Do I actually see these ions in my RAW file?
And if yes, how much signal do they carry?

That’s it.

No peak picking.
No fragment scoring.
No chromatogram integration.

Just counting intensities already recorded by the instrument.

About “targeted” (important caveat)

Let me be very clear:

This is not proper targeted proteomics in the sense of:

PRM
SRM
Skyline workflows
interference-aware quantification

If you want that, Skyline exists — and it’s excellent.

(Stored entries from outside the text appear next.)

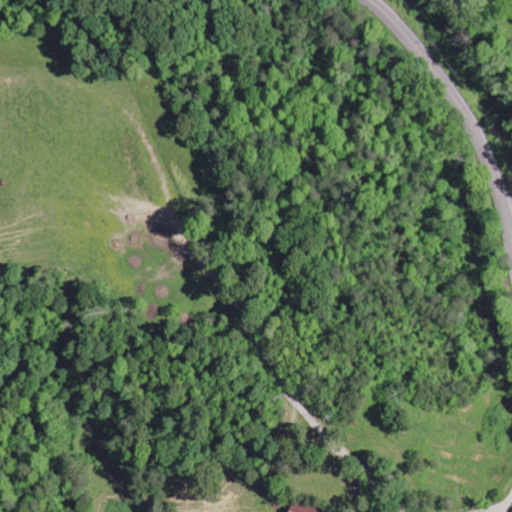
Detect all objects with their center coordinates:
road: (460, 109)
road: (508, 211)
building: (302, 508)
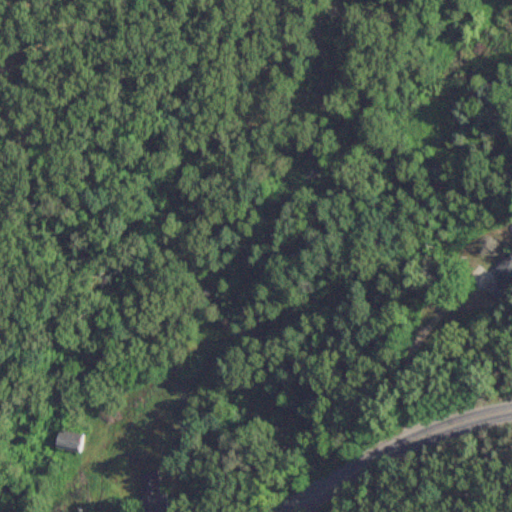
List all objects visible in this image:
road: (410, 360)
building: (68, 443)
road: (120, 447)
road: (396, 448)
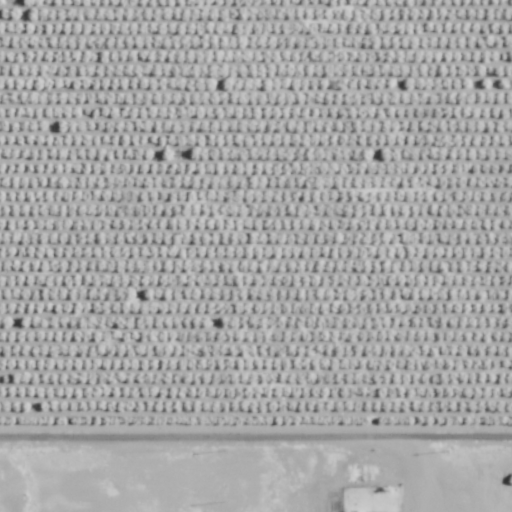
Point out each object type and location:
crop: (255, 205)
road: (255, 429)
road: (411, 471)
crop: (255, 475)
building: (373, 511)
building: (375, 511)
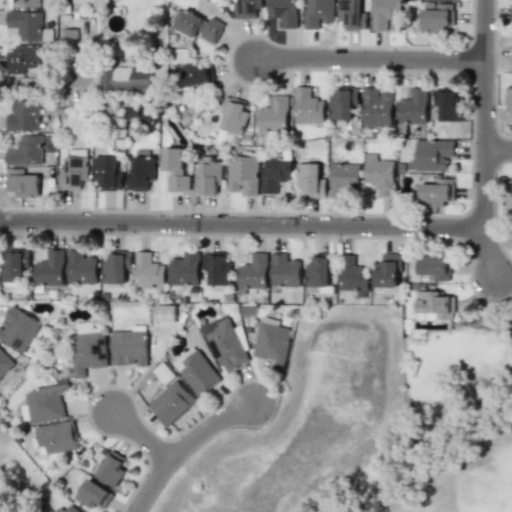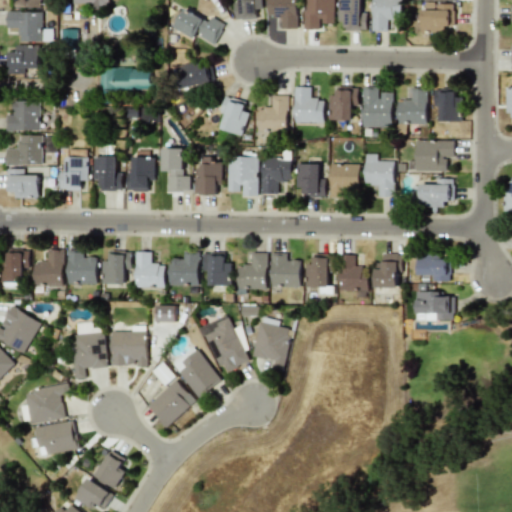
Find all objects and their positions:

This is much more primitive:

no deconvolution
no fragment analysis
no sequence confirmation
no confidence model

Think of it as:

“What did the instrument actually collect for these m/z values?”

Nothing more.

How the RAW data is read

Unlike timsTOF-pro data (where conversion to mzML was done,
Convert timsTOF-pro data to mzML), here Thermo RAW files is read directly using the vendor-provided DLL comes from: http://planetorbitrap.com/rawfilereader

My repo: https://github.com/animesh/RawRead is just an example implementation showing how to:

open RAW files
iterate scans
extract scan metadata
parse scan titles

Support for Bruker / timsTOF is a different problem, API calls are just too slow ATM 🤪 but I’m working on it 🤞

Minimal targets: just m/z

The minimal input for this workflow is a CSV (targets.csv) with m/z values.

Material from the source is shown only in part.